TO BE DONE: Change each "collector number" in the lines below to "collection number" and leave everything else as it is.

RECORDS TO PROCESS:
######

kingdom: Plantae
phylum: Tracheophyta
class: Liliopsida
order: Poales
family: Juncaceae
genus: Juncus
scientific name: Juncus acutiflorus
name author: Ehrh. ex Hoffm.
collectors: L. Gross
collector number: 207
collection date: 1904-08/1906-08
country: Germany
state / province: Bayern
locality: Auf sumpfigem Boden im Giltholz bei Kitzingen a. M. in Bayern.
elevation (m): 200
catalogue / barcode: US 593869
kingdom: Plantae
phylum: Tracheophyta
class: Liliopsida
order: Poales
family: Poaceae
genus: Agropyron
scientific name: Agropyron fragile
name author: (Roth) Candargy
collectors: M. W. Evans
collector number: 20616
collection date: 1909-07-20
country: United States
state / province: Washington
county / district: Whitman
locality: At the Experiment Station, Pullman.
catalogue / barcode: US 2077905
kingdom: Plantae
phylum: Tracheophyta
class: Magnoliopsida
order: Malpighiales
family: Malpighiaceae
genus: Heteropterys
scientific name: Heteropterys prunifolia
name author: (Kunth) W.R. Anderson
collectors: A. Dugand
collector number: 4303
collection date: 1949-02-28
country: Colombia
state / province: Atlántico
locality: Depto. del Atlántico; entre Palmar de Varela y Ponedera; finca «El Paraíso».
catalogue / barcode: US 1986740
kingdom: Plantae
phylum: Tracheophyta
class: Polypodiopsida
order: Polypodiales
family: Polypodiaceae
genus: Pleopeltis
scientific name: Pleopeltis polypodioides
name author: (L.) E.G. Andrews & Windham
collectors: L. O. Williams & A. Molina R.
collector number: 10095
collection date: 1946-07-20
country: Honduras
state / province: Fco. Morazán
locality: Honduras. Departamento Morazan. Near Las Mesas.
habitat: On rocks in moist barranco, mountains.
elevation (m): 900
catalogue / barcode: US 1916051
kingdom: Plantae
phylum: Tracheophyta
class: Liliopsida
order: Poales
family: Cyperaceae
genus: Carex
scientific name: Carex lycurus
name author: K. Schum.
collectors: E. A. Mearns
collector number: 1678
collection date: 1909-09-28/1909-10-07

######

COMPLETED EXERCISE:
kingdom: Plantae
phylum: Tracheophyta
class: Liliopsida
order: Poales
family: Juncaceae
genus: Juncus
scientific name: Juncus acutiflorus
name author: Ehrh. ex Hoffm.
collectors: L. Gross
collection number: 207
collection date: 1904-08/1906-08
country: Germany
state / province: Bayern
locality: Auf sumpfigem Boden im Giltholz bei Kitzingen a. M. in Bayern.
elevation (m): 200
catalogue / barcode: US 593869
kingdom: Plantae
phylum: Tracheophyta
class: Liliopsida
order: Poales
family: Poaceae
genus: Agropyron
scientific name: Agropyron fragile
name author: (Roth) Candargy
collectors: M. W. Evans
collection number: 20616
collection date: 1909-07-20
country: United States
state / province: Washington
county / district: Whitman
locality: At the Experiment Station, Pullman.
catalogue / barcode: US 2077905
kingdom: Plantae
phylum: Tracheophyta
class: Magnoliopsida
order: Malpighiales
family: Malpighiaceae
genus: Heteropterys
scientific name: Heteropterys prunifolia
name author: (Kunth) W.R. Anderson
collectors: A. Dugand
collection number: 4303
collection date: 1949-02-28
country: Colombia
state / province: Atlántico
locality: Depto. del Atlántico; entre Palmar de Varela y Ponedera; finca «El Paraíso».
catalogue / barcode: US 1986740
kingdom: Plantae
phylum: Tracheophyta
class: Polypodiopsida
order: Polypodiales
family: Polypodiaceae
genus: Pleopeltis
scientific name: Pleopeltis polypodioides
name author: (L.) E.G. Andrews & Windham
collectors: L. O. Williams & A. Molina R.
collection number: 10095
collection date: 1946-07-20
country: Honduras
state / province: Fco. Morazán
locality: Honduras. Departamento Morazan. Near Las Mesas.
habitat: On rocks in moist barranco, mountains.
elevation (m): 900
catalogue / barcode: US 1916051
kingdom: Plantae
phylum: Tracheophyta
class: Liliopsida
order: Poales
family: Cyperaceae
genus: Carex
scientific name: Carex lycurus
name author: K. Schum.
collectors: E. A. Mearns
collection number: 1678
collection date: 1909-09-28/1909-10-07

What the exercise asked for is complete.